TIL
Web Dev Bootcamp TIL Day-19(Machine Learning Start)
frannyk
2022. 5. 13. 08:57
Websites for collaboration and pulling data
- Kaggle: an online community of data scientists and machine learning practitioners.
- Collaboratory: Google's jupyter notebook
Regression vs. Classification
- regression involves predicting data patterns with model ----> each data input(x) will be assigned a float value(y) based on the model we have implemented
- classification entails the practice of assigning a class to each input
- Binary classification & Multi-label classification
- ex) P/F, Grade Schema, Age Range
Supervised Learning vs. Unsupervised Learning
- supervised learning involves annotating or labeling input data so that the our model predicts the annotation
- unsupervised learning involves sorting a clustered set of input data w/ out annotations
Reinforcement Learning
- agent: who
- enviornment: where(rules and settings of a game)

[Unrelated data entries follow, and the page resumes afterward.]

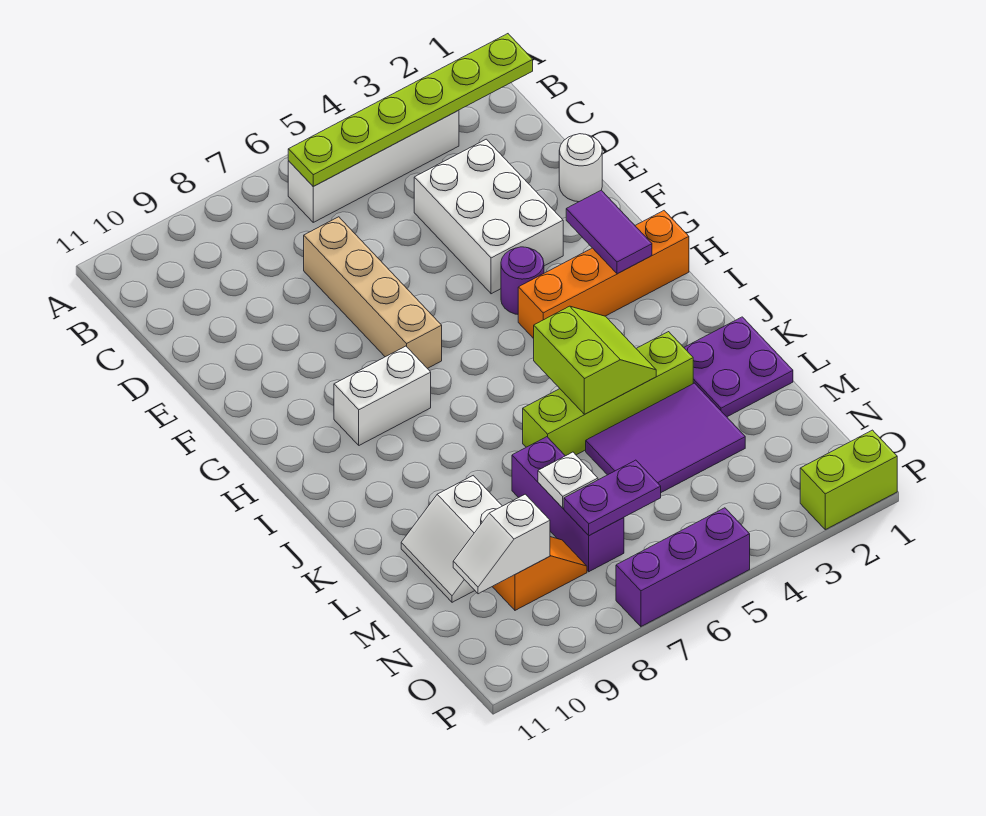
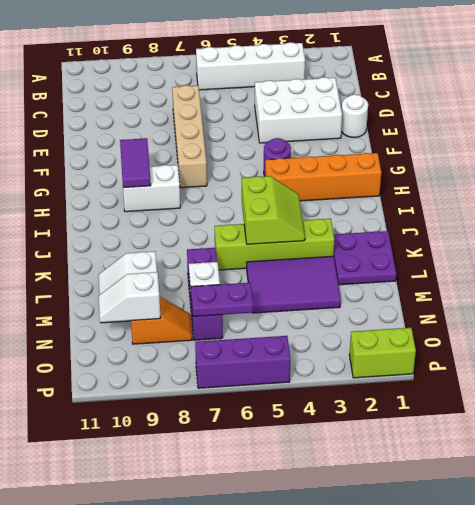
lime 1x6 plate [288,34,533,186] -> none
white 2x3 brick [414,139,563,294] -> white 2x3 brick turned to [255,77,342,143]
purple 1x2 tile [566,190,652,274] -> purple 1x2 tile moved to [120,138,151,188]

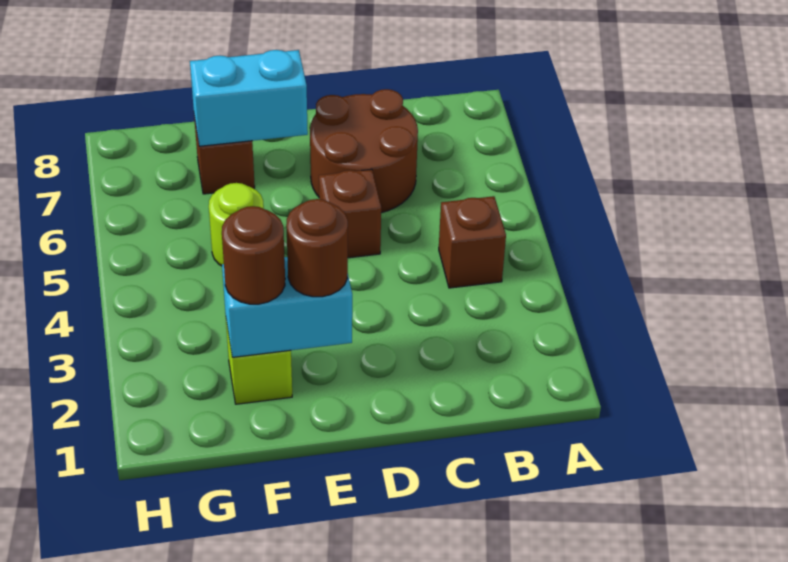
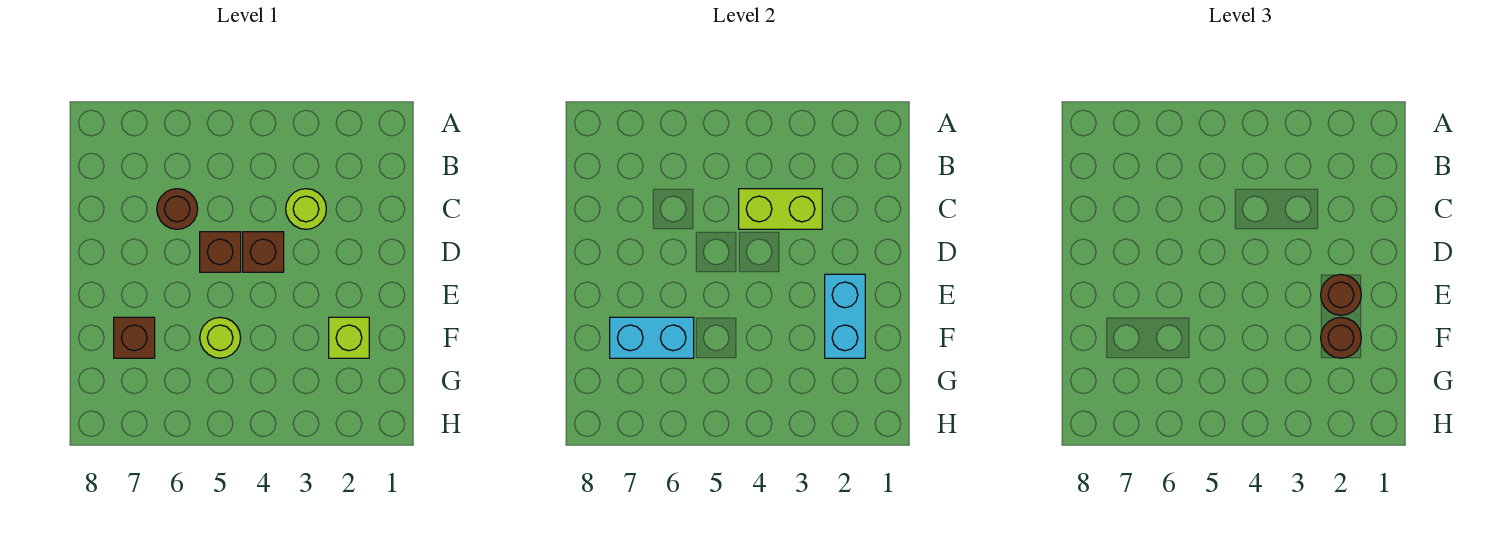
brown 1x1 brick [439,196,506,288] -> brown 1x1 brick moved to [243,232,284,272]
none -> lime 1x1 round brick [286,189,326,229]
none -> lime 1x2 brick [739,189,822,229]
brown 2x2 round brick [310,89,418,213] -> brown 1x1 round brick [157,189,198,229]
cyan 1x2 brick [190,50,308,146] -> cyan 1x2 brick turned to [610,317,694,358]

- state: current state/status(certain position)
- action
- reward
Data Splitting
- it is convention to split data into the a certain ratio ----> 4(training set): 1(test set)
Packages we will use
from tensorflow.keras.models import Sequential
from tensorflow.keras.layers import Dense
from tensorflow.keras.optimizers import Adam, SGD
import numpy as np
import pandas as pd
import matplotlib.pyplot as plt
import seaborn as sns
from sklearn.model_selection import train_test_split
Basic model template
- parameters:
- weight & bias: slope and intercept of learning function
- loss function: calculates the difference between actual outputs and predicted outputs
- optimizer: updates the model in response to the output of the loss function - assists in minimizing loss function
- learning rate: tuning parameter in an optimization algorithm that determines the step size at each iteration while moving toward a minimum of a loss function
- epochs: iterations of entire training dataset the machine learning algorithm has completed
Machine Learning Models
- Support Vector Machine(SVM)
- creates a division whose vector / margin is equidistant from opposing classes
- new features will result in additional dimenstions ----> division will be multidimensional as well
- k-Nearest Neighbors(KNN)
- identifies new object's class based on its proximity to other objects
- Random Forest Trees
- runs object through multiple decision trees then outputs a result based on majority voting
Preprocessing Data
- normalizing data
- ex) scaling x_data to z scores ----> x - u / s
- standardizing data
- ex) zero-centering data